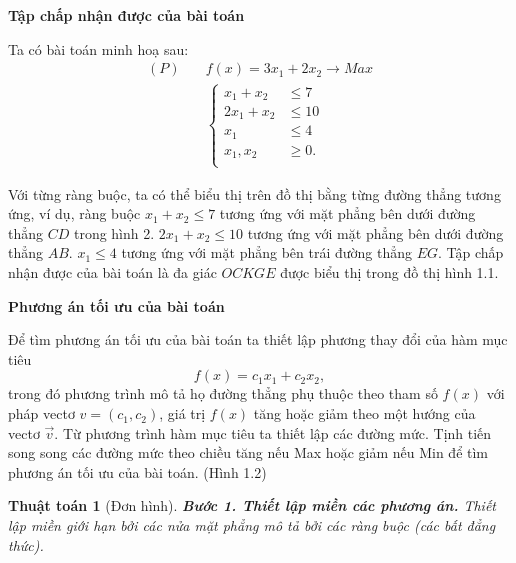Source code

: \documentclass[12pt,a4paper]{report}
\newtheorem{ttoan}{Thuật toán}
\begin{document}
 \textbf{Tập chấp nhận được của bài toán}

Ta có bài toán minh hoạ sau:
\begin{equation}
	\begin{split}
	(P) \quad & f(x) = 3x_1 + 2x_2 \longrightarrow Max \\
		& \left\{\begin{split}
		x_1 + x_2 &\leq 7 \\
		2x_1 + x_2 &\leq 10 \\
		x_1 &\leq 4 \\
		x_1, x_2 &\geq 0. \\
		\end{split}\right.    
	\end{split}
\end{equation}

Với từng ràng buộc, ta có thể biểu thị trên đồ thị bằng từng đường thẳng tương ứng, ví dụ, ràng buộc
$x_1 + x_2 \leq 7$
tương ứng với mặt phẳng bên dưới đường thẳng $CD$ trong hình 2.
$2x_1 + x_2 \leq 10$
tương ứng với mặt phẳng bên dưới đường thẳng $AB$.
$x_1 \leq 4$
tương ứng với mặt phẳng bên trái đường thẳng $EG$. Tập chấp nhận được của bài toán là đa giác $OCKGE$ được biểu thị trong đồ thị hình 1.1.

 \textbf{Phương án tối ưu của bài toán}

 Để tìm phương án tối ưu của bài toán ta thiết lập phương thay đổi của hàm mục tiêu
\begin{equation*}
f(x)=c_1x_1+c_2x_2,
\end{equation*}
trong đó phương trình mô tả họ đường thẳng phụ thuộc theo tham số $f(x)$ với pháp vectơ $v=(c_1,c_2)$, giá trị $f(x)$ tăng hoặc giảm theo một hướng của vectơ $\vec{v}$.
 Từ phương trình hàm mục tiêu ta thiết lập các đường mức.
 Tịnh tiến song song các đường mức theo chiều tăng nếu Max hoặc giảm nếu Min để tìm phương án tối ưu của bài toán. (Hình 1.2)

\begin{ttoan}[Đơn hình]

\noindent \textbf{Bước 1. Thiết lập miền các phương án.}
Thiết lập miền giới hạn bởi các nửa mặt phẳng mô tả bởi các ràng buộc (các bất đẳng thức).

\end{ttoan}
\end{document}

# # #

WHAT IS REQUIRED -
All lines from the one containing "Tịnh tiến song" through the end of the listing above are to be restated word for word, and no others.

SOLUTION FOR THIS PROBLEM -
 Tịnh tiến song song các đường mức theo chiều tăng nếu Max hoặc giảm nếu Min để tìm phương án tối ưu của bài toán. (Hình 1.2)

\begin{ttoan}[Đơn hình]

\noindent \textbf{Bước 1. Thiết lập miền các phương án.}
Thiết lập miền giới hạn bởi các nửa mặt phẳng mô tả bởi các ràng buộc (các bất đẳng thức).

\end{ttoan}
\end{document}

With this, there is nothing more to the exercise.